The 1966 Flood Control Act authorized the building of Trotters Shoals Lake and Dam on the Savannah River between Clarks Hill Lake and Hartwell Lake. This lake was later renamed to commemorate a late senator from Georgia, Richard B. Russell, who was an important supporter of building dams on the river. This created a movement to rename Clarks Hill Lake after J. Strom Thurmond, the longest-serving senator in US history, who was from Edgefield on the South Carolina side of the lake.
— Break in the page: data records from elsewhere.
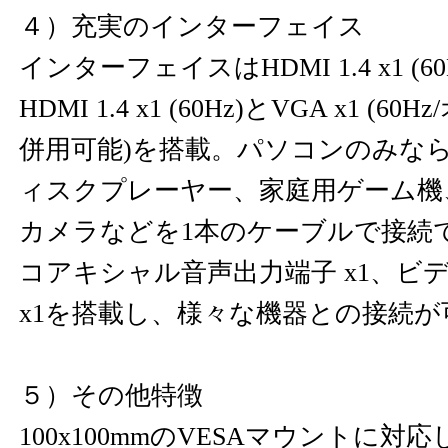
４）充実のインターフェイス
インターフェイスはHDMI 1.4 x1 (60
HDMI 1.4 x1 (60Hz)とVGA x1 (
併用可能)を搭載。パソコンのみな
ィスクプレーヤー、家庭用ゲーム機
カメラなどを1本のケーブルで接続
コアキシャル音声出力端子 x1、ビ
x1を搭載し、様々な機器との接続が
５）その他特徴
100x100mmのVESAマウントに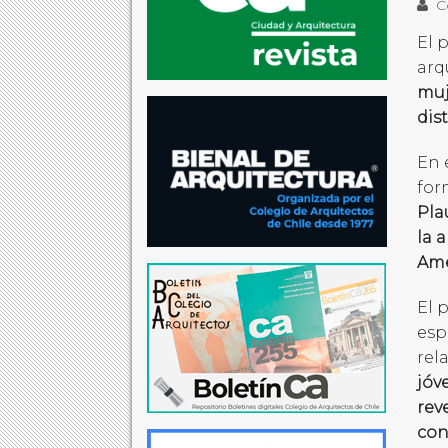
Co
El 
arq
muj
dis
En 
for
Pla
la 
Amé
El 
esp
rel
jóv
rev
con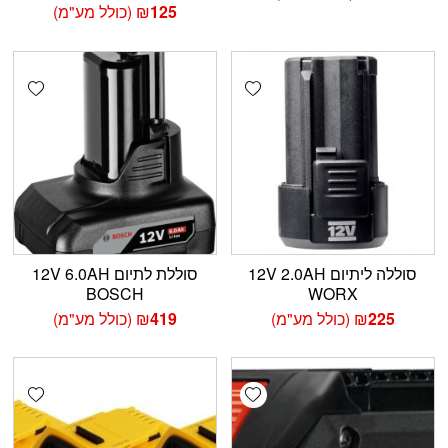
125
₪
(כולל מע"מ)
shlist
Add wishlist
סוללה ליתיום 12V 2.0AH
סוללת לתיום 12V 6.0AH
BOSCH
WORX
225
₪
(כולל מע"מ)
419
₪
(כולל מע"מ)
shlist
Add wishlist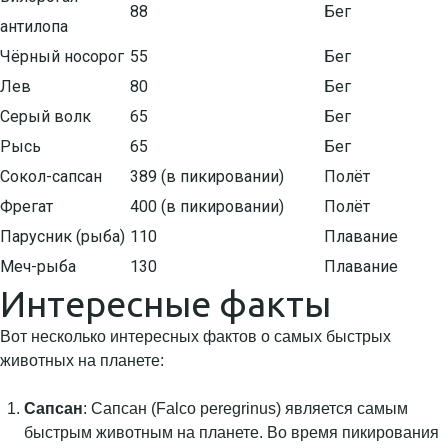
88
Бег
антилопа
Чёрный носорог
55
Бег
Лев
80
Бег
Серый волк
65
Бег
Рысь
65
Бег
Сокол-сапсан
389 (в пикировании)
Полёт
Фрегат
400 (в пикировании)
Полёт
Парусник (рыба)
110
Плавание
Меч-рыба
130
Плавание
Интересные факты
Вот несколько интересных фактов о самых быстрых
животных на планете:
Сапсан
: Сапсан (Falco peregrinus) является самым
быстрым животным на планете. Во время пикирования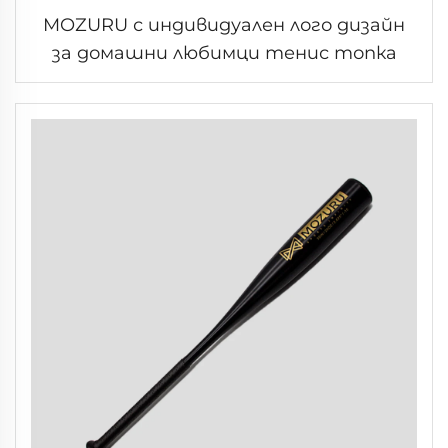
MOZURU с индивидуален лого дизайн
за домашни любимци тенис топка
This movement gained support due to the senator's popularity in the area, and in 1988 the project was congressionally renamed "J. Strom Thurmond Dam and Lake at Clarks Hill."

==Renaming of lake==

Until 1987, the lake was called Clarks Hill Lake after the nearby South Carolina town of Clarks Hill named for Augusta businessman John Mulford Clark (1813–1880). (See "Years Gone By: Information on the Origin of the Names Clarks Hill," Reservoirs—Clarks II Subjects, DOC-1991, Georgia Archives, Morrow.) On December 3, 1987, two days before long-time South Carolina Senator Strom Thurmond's 85th birthday, Representative Butler Derrick of South Carolina introduced a bill before Congress to rename the lake after Thurmond.

The bill quickly passed through Congress and was signed into law by President Ronald Reagan on December 23, 1987. Many residents of both states were upset by the sudden change of name of the lake and the dam, which had not been open to public comment. In response, a group of Georgia legislators, led by Representative Doug Barnard, Jr. (who was the only Georgia co-sponsor of the original 1987 bill) introduced a federal bill to rename the lake as "Clarks Hill" once again. That bill, however, was unsuccessful, and the name remained unchanged.

On April 4, 1989, the State of Georgia legislature passed House Resolution No. 115 making "Clarks Hill" the official state name for both the dam and associated reservoir. Accordingly, Georgia's state map still refers to the lake as Clarks Hill. Many residents of Georgia as well as South Carolina still refer to the lake by its original name.